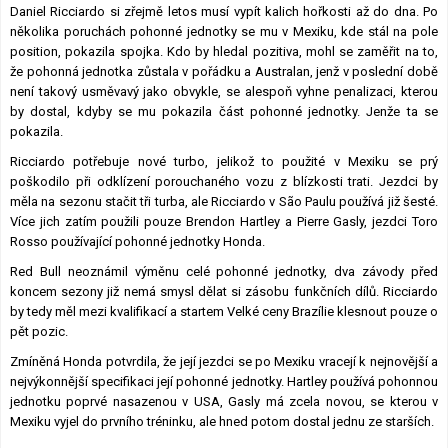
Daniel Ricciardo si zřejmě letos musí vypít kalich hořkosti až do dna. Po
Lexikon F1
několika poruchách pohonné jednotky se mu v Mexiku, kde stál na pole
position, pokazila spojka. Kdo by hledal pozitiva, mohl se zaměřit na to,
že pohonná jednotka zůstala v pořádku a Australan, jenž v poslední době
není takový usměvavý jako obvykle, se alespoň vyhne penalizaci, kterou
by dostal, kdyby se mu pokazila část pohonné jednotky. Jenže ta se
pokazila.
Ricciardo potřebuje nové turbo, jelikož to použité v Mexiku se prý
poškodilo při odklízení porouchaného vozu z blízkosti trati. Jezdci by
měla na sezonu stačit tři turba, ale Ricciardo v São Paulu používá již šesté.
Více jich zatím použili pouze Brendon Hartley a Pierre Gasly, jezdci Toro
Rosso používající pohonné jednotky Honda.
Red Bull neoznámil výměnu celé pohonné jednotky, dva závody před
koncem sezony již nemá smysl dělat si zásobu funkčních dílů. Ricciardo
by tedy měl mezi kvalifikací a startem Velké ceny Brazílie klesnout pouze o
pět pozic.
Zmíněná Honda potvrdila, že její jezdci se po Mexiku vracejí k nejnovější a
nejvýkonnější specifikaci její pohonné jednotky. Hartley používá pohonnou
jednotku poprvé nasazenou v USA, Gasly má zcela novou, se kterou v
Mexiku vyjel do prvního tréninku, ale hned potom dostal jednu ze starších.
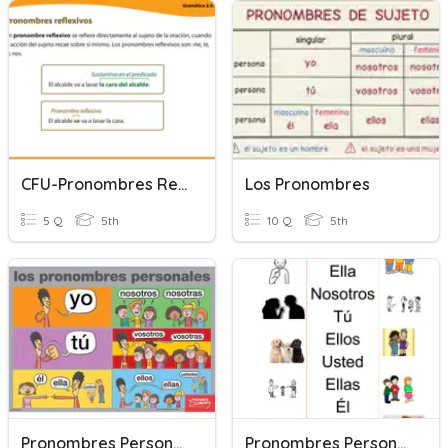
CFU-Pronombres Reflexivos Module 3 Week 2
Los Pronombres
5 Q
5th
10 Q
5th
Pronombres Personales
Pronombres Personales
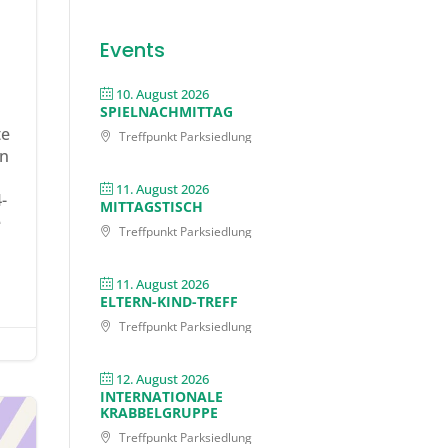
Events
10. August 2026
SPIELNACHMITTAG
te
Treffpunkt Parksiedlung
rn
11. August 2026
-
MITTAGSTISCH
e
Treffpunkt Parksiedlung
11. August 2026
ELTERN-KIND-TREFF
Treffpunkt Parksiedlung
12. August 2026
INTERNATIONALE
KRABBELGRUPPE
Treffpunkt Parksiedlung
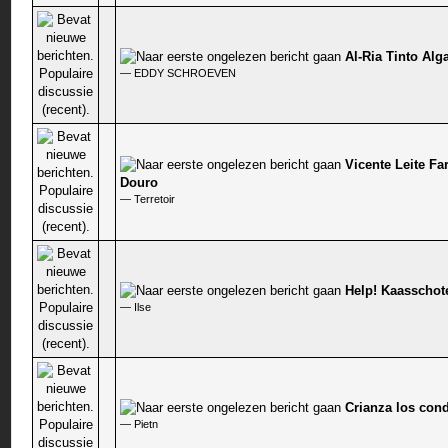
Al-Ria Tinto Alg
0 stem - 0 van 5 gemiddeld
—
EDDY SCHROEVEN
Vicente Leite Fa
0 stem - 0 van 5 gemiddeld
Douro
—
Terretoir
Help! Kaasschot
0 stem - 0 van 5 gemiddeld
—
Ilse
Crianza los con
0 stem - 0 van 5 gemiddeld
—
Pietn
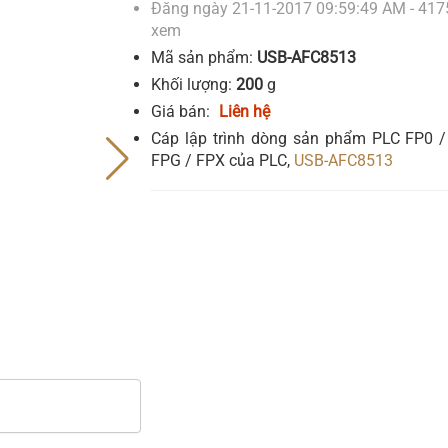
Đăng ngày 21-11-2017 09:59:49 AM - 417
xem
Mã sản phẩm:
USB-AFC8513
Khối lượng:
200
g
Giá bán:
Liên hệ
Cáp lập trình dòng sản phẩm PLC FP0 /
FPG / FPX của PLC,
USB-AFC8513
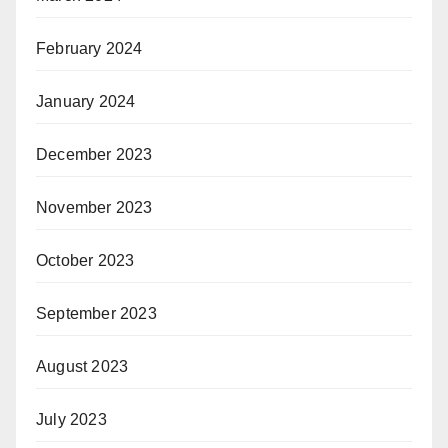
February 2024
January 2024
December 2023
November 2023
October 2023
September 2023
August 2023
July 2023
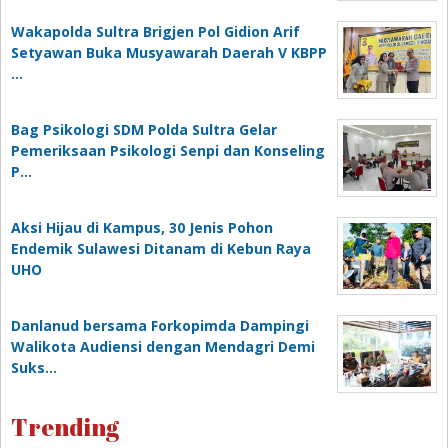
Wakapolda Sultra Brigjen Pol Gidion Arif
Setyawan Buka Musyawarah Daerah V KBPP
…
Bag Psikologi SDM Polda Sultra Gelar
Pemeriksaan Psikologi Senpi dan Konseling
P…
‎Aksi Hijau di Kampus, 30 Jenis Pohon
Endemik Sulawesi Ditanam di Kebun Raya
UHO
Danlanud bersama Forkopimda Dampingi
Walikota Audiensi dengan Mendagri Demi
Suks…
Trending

## ASSIGNMENT:
Write out the text of every item above line for line, without any change, and omit the pictures from your answer.

## ANSWER TO THE EXERCISE:
Daniel Ricciardo si zřejmě letos musí vypít kalich hořkosti až do dna. Po
Lexikon F1
několika poruchách pohonné jednotky se mu v Mexiku, kde stál na pole
position, pokazila spojka. Kdo by hledal pozitiva, mohl se zaměřit na to,
že pohonná jednotka zůstala v pořádku a Australan, jenž v poslední době
není takový usměvavý jako obvykle, se alespoň vyhne penalizaci, kterou
by dostal, kdyby se mu pokazila část pohonné jednotky. Jenže ta se
pokazila.
Ricciardo potřebuje nové turbo, jelikož to použité v Mexiku se prý
poškodilo při odklízení porouchaného vozu z blízkosti trati. Jezdci by
měla na sezonu stačit tři turba, ale Ricciardo v São Paulu používá již šesté.
Více jich zatím použili pouze Brendon Hartley a Pierre Gasly, jezdci Toro
Rosso používající pohonné jednotky Honda.
Red Bull neoznámil výměnu celé pohonné jednotky, dva závody před
koncem sezony již nemá smysl dělat si zásobu funkčních dílů. Ricciardo
by tedy měl mezi kvalifikací a startem Velké ceny Brazílie klesnout pouze o
pět pozic.
Zmíněná Honda potvrdila, že její jezdci se po Mexiku vracejí k nejnovější a
nejvýkonnější specifikaci její pohonné jednotky. Hartley používá pohonnou
jednotku poprvé nasazenou v USA, Gasly má zcela novou, se kterou v
Mexiku vyjel do prvního tréninku, ale hned potom dostal jednu ze starších.
CFU-Pronombres Reflexivos Module 3 Week 2
Los Pronombres
5 Q
5th
10 Q
5th
Pronombres Personales
Pronombres Personales
Events
10. August 2026
SPIELNACHMITTAG
te
Treffpunkt Parksiedlung
rn
11. August 2026
-
MITTAGSTISCH
e
Treffpunkt Parksiedlung
11. August 2026
ELTERN-KIND-TREFF
Treffpunkt Parksiedlung
12. August 2026
INTERNATIONALE
KRABBELGRUPPE
Treffpunkt Parksiedlung
Al-Ria Tinto Alg
0 stem - 0 van 5 gemiddeld
—
EDDY SCHROEVEN
Vicente Leite Fa
0 stem - 0 van 5 gemiddeld
Douro
—
Terretoir
Help! Kaasschot
0 stem - 0 van 5 gemiddeld
—
Ilse
Crianza los con
0 stem - 0 van 5 gemiddeld
—
Pietn
Đăng ngày 21-11-2017 09:59:49 AM - 417
xem
Mã sản phẩm:
USB-AFC8513
Khối lượng:
200
g
Giá bán:
Liên hệ
Cáp lập trình dòng sản phẩm PLC FP0 /
FPG / FPX của PLC,
USB-AFC8513
February 2024
January 2024
December 2023
November 2023
October 2023
September 2023
August 2023
July 2023
Wakapolda Sultra Brigjen Pol Gidion Arif
Setyawan Buka Musyawarah Daerah V KBPP
…
Bag Psikologi SDM Polda Sultra Gelar
Pemeriksaan Psikologi Senpi dan Konseling
P…
‎Aksi Hijau di Kampus, 30 Jenis Pohon
Endemik Sulawesi Ditanam di Kebun Raya
UHO
Danlanud bersama Forkopimda Dampingi
Walikota Audiensi dengan Mendagri Demi
Suks…
Trending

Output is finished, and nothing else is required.